I feel like I want to look after myself more and take care of my health and well-being much more to be healthier, more open and concentrated, more mindful. Carpe diem!
i'm very proud of myself, I am happy, it's been difficult those past 2 weeks, starting in Charlemagne, new colleagues, I change class almost every 2 hours so that I walk through the corridor, get lost, meet students, it's huge, busy, it feels strange after collège Guy Flavien, which looks like a little place next to the high school. Also the teachers' room is so tiny that people just come to have a coffee and hurry back to their class, for the break just lasts for 15 mn.
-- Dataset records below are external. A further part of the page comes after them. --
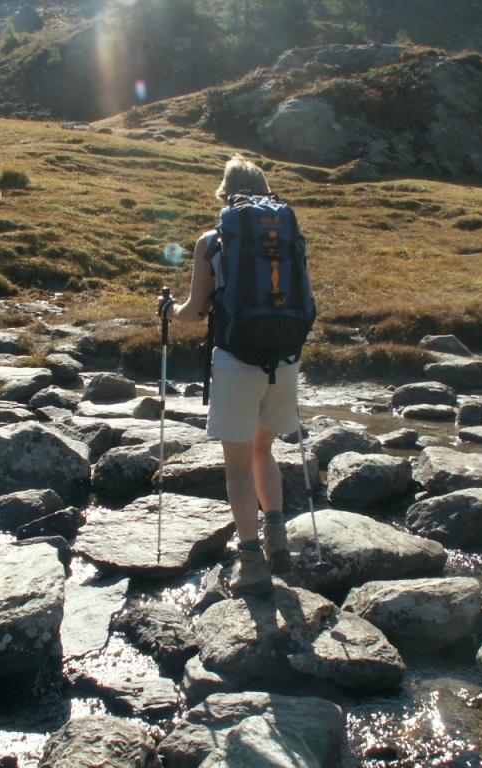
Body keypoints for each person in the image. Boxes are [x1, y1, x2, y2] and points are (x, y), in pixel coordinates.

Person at [158, 155, 300, 598]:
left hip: (237, 362)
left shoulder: (212, 240)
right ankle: (278, 543)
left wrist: (167, 311)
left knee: (237, 467)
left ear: (225, 193)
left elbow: (195, 313)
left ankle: (252, 563)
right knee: (264, 450)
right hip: (284, 360)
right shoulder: (288, 236)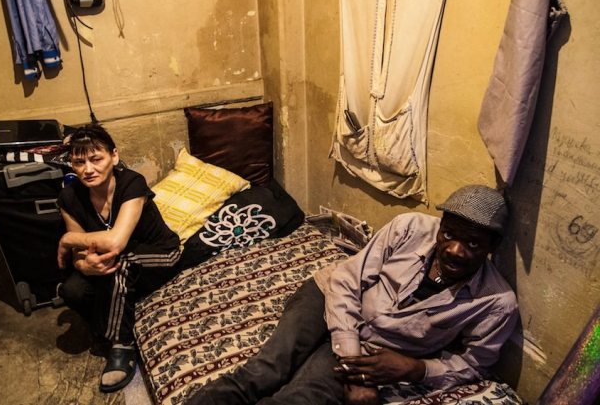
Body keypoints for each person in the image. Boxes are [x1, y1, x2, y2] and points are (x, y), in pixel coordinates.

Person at [186, 185, 519, 405]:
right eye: (449, 235)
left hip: (373, 347)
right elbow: (347, 281)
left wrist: (415, 369)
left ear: (493, 246)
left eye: (473, 243)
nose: (455, 250)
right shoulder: (411, 228)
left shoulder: (496, 303)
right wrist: (349, 355)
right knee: (264, 371)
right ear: (440, 225)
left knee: (302, 398)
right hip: (328, 297)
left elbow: (474, 364)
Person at [56, 123, 182, 393]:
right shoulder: (69, 196)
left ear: (114, 156)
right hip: (113, 260)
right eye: (79, 162)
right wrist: (83, 265)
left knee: (121, 261)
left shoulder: (131, 183)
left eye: (96, 159)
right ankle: (106, 322)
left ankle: (122, 345)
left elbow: (115, 242)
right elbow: (79, 254)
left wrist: (66, 240)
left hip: (159, 254)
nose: (88, 169)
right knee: (72, 289)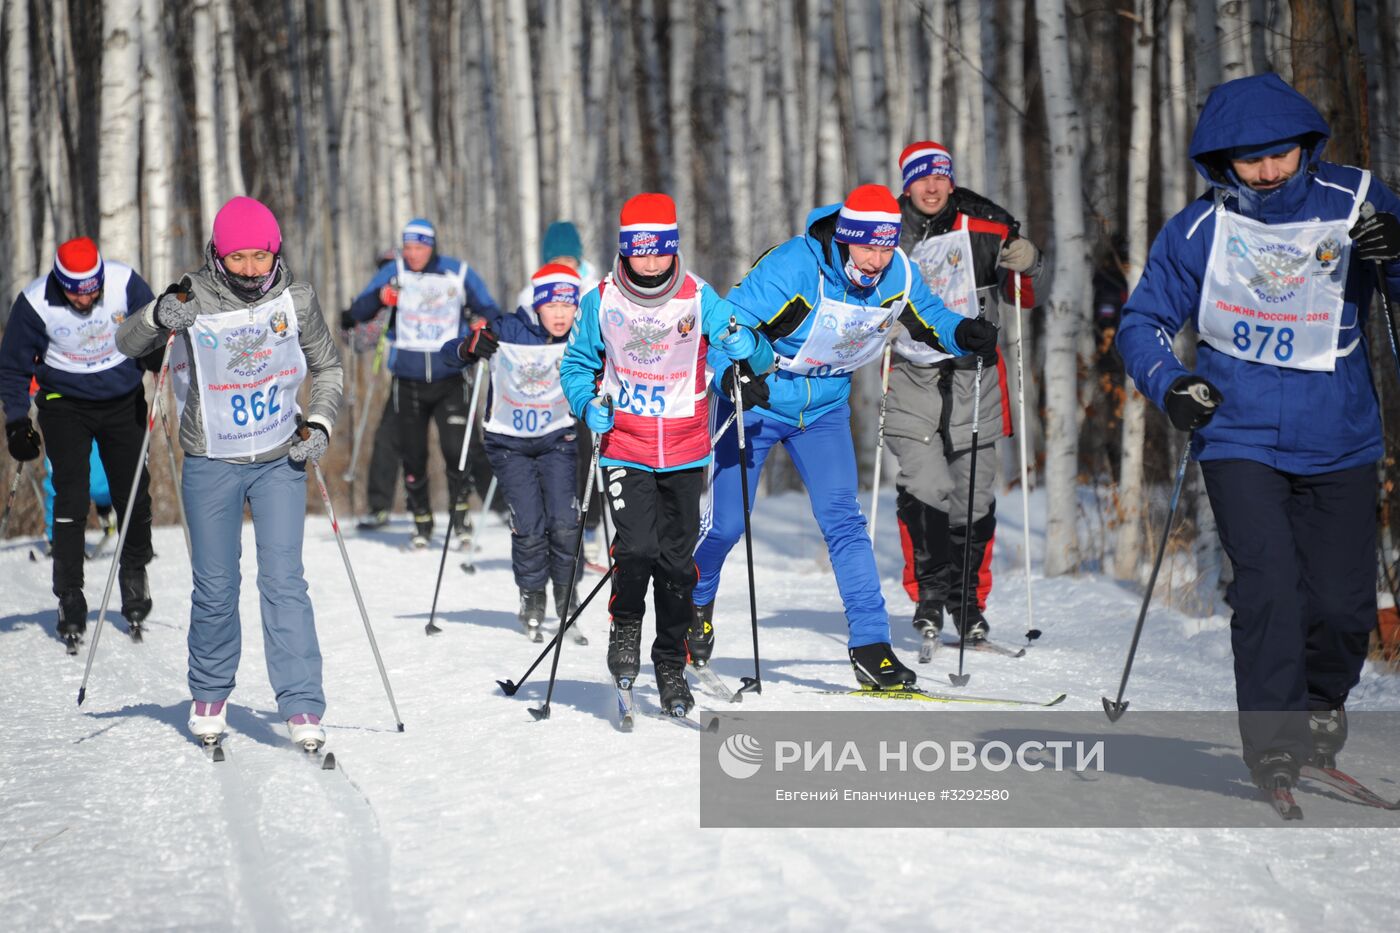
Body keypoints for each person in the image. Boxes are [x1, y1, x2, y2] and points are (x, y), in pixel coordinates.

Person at [1116, 73, 1400, 794]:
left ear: (1306, 145)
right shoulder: (1197, 231)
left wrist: (1395, 255)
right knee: (1269, 587)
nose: (1271, 172)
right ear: (1222, 161)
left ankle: (1317, 709)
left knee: (1342, 605)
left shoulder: (1357, 202)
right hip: (1238, 434)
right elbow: (1141, 323)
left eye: (1282, 154)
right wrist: (1172, 385)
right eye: (1251, 160)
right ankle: (1273, 743)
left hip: (1340, 433)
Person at [690, 184, 998, 688]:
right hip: (756, 401)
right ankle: (693, 602)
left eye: (886, 246)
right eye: (868, 246)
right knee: (726, 524)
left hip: (824, 410)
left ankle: (870, 645)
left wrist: (962, 332)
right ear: (845, 238)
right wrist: (730, 373)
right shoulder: (794, 267)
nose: (877, 259)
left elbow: (927, 315)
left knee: (846, 524)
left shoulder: (896, 271)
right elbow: (727, 324)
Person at [116, 196, 344, 750]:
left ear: (275, 254)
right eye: (236, 257)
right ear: (217, 254)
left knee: (284, 583)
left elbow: (329, 367)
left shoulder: (297, 298)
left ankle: (302, 705)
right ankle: (211, 692)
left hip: (280, 459)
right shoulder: (191, 296)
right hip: (212, 459)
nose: (248, 270)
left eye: (259, 258)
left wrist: (318, 423)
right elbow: (127, 344)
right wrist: (156, 315)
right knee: (216, 587)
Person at [560, 193, 772, 717]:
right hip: (624, 446)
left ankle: (670, 662)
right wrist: (588, 405)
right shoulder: (601, 300)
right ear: (625, 249)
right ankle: (626, 628)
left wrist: (747, 348)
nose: (650, 262)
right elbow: (576, 364)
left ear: (674, 247)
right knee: (635, 550)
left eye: (660, 250)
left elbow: (756, 353)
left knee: (678, 566)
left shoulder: (700, 298)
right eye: (640, 250)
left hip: (684, 449)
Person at [885, 140, 1048, 643]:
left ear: (950, 181)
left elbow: (1022, 296)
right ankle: (930, 597)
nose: (931, 187)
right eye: (920, 178)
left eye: (940, 177)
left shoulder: (985, 224)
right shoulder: (885, 231)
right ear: (907, 184)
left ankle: (968, 604)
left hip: (975, 378)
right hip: (912, 379)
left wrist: (1029, 262)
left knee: (972, 497)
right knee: (926, 486)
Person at [0, 237, 158, 646]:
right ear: (60, 281)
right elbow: (14, 367)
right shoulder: (35, 302)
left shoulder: (125, 283)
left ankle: (134, 571)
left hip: (123, 401)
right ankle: (70, 594)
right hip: (64, 403)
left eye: (91, 290)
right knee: (71, 496)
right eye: (75, 291)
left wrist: (156, 355)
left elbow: (154, 328)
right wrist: (17, 423)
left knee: (134, 495)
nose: (84, 299)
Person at [445, 263, 583, 642]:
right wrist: (470, 345)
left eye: (568, 305)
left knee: (565, 521)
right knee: (529, 524)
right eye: (551, 305)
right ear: (537, 305)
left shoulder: (581, 335)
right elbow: (450, 354)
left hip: (558, 438)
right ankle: (532, 596)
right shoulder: (507, 327)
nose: (560, 314)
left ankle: (566, 593)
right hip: (510, 443)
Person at [347, 219, 500, 548]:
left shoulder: (456, 272)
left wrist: (486, 321)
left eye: (419, 247)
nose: (413, 254)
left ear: (432, 246)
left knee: (457, 451)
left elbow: (489, 307)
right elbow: (358, 310)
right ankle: (422, 521)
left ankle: (460, 519)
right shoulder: (396, 272)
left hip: (450, 377)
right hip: (409, 379)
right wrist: (380, 297)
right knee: (413, 454)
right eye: (408, 247)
A brand new liffe in high school, also the students, older and focused on the A-Level or having other experiences and already interested in the outside world, participating in many activities outside school, from theatre, sport to volunteering and other actions.
I feel kind of lost, I saw more than 160 students iin a week, I felt completely out of service, so many faces, so many names in such a little time, and also the people from the administration offices and the canteen staff, the supervisors and so on. It's like a small village in a few days. I had never seen so many faces and had to communicate with them in such a little time. But i'm proud of myself, and the work is huge, I have to learn new topics, to teach them, exciting and also new, I'm like swimming right now, my head is out of the water but it's hard and I haven't got a single minute to myself. Time goes by so quickly, it's unbelievable.
I'm lucky cos' my colleagues are really helpful and present, especially F who gives me advice and listens to my doubts and my experiences. My friends have also been present as has mum. They encourage me, they listen to me and above all, I realise that the fears and the doubts and all that triggered by the new job, new things to learn is completely normal and human as Fl told me for instance. She experiences the same things as do many colleagues when they arrive in a new place.
I'm doing my best and I'm doing well, I think considering all the fears I have. i'm no exception, just I have to do with who I am and I can trust myself cos' I'm doing my best and that is very well, I ask for advice, I trust people and I'm doing my best, trust myself cos' I'm doing very well.